Task data Block Start

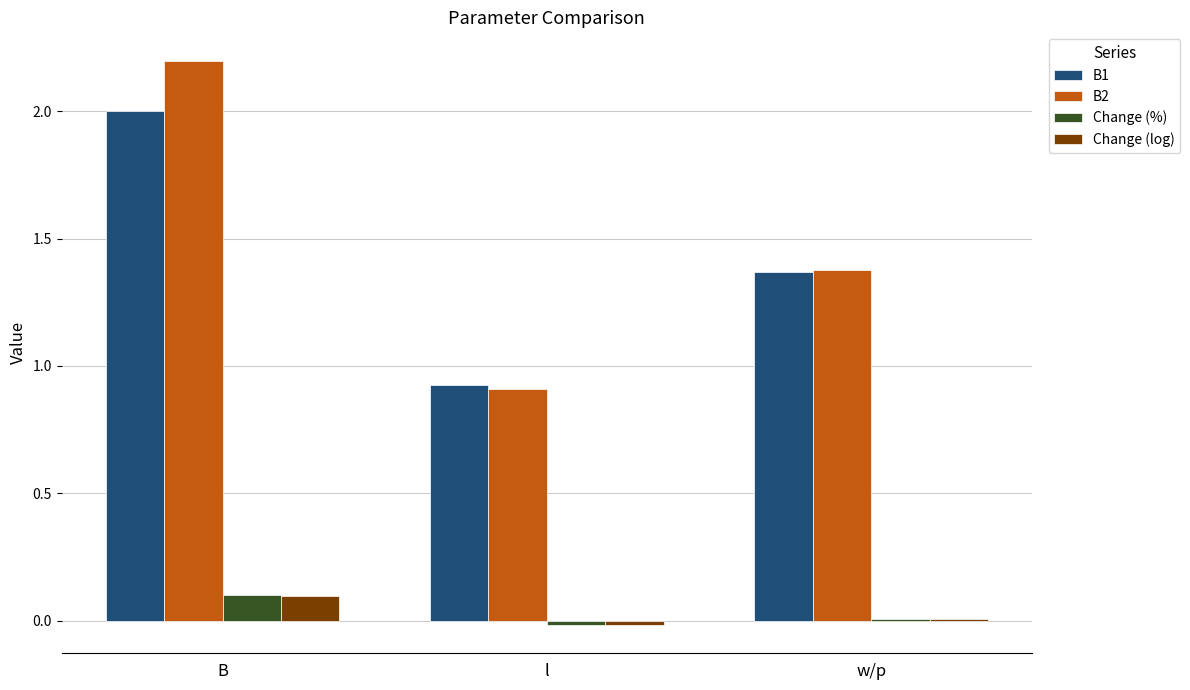

Which category has the highest value in the B2 series?

B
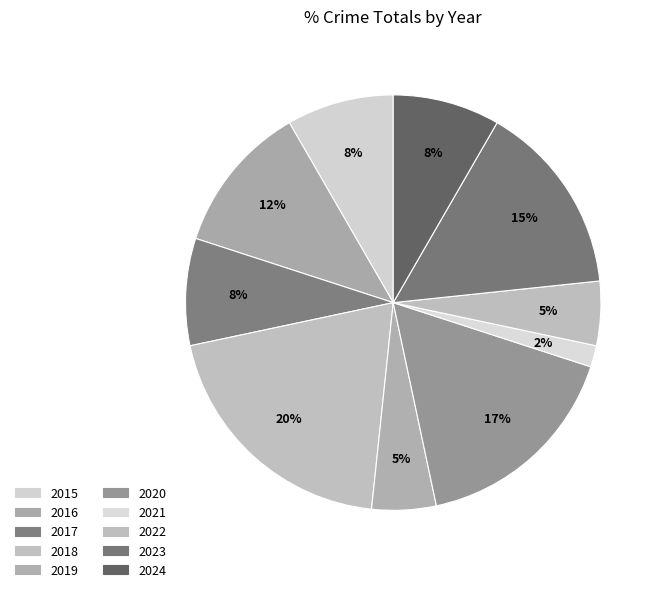

To the nearest percent, what is the combined percentage of 2018 and 2024?

28%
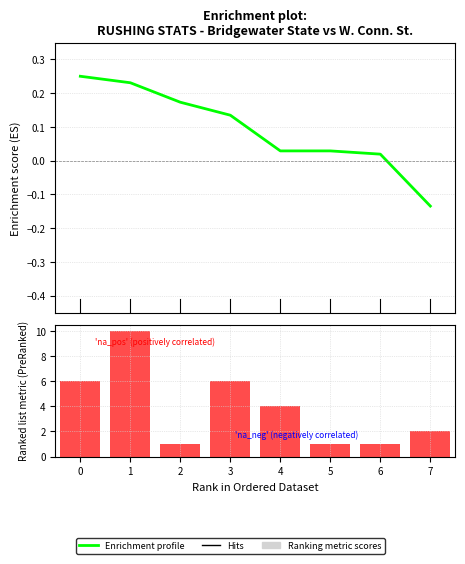

Reading left to right, transcribe all the data shown in this chart.

Enrichment profile: 0.2	0.2	0.2	0.1	0.0	0.0	0.0	-0.1
na_pos (positively correlated): 6.0	10.0	1.0	6.0	4.0	1.0	1.0	2.0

Task data Block End

- _Required action_: Copy out every line of the listing word for word, leaving out the pictures.

- _Problem solution_:
Which category has the highest value in the B2 series?

B

To the nearest percent, what is the combined percentage of 2018 and 2024?

28%

Reading left to right, transcribe all the data shown in this chart.

Enrichment profile: 0.2	0.2	0.2	0.1	0.0	0.0	0.0	-0.1
na_pos (positively correlated): 6.0	10.0	1.0	6.0	4.0	1.0	1.0	2.0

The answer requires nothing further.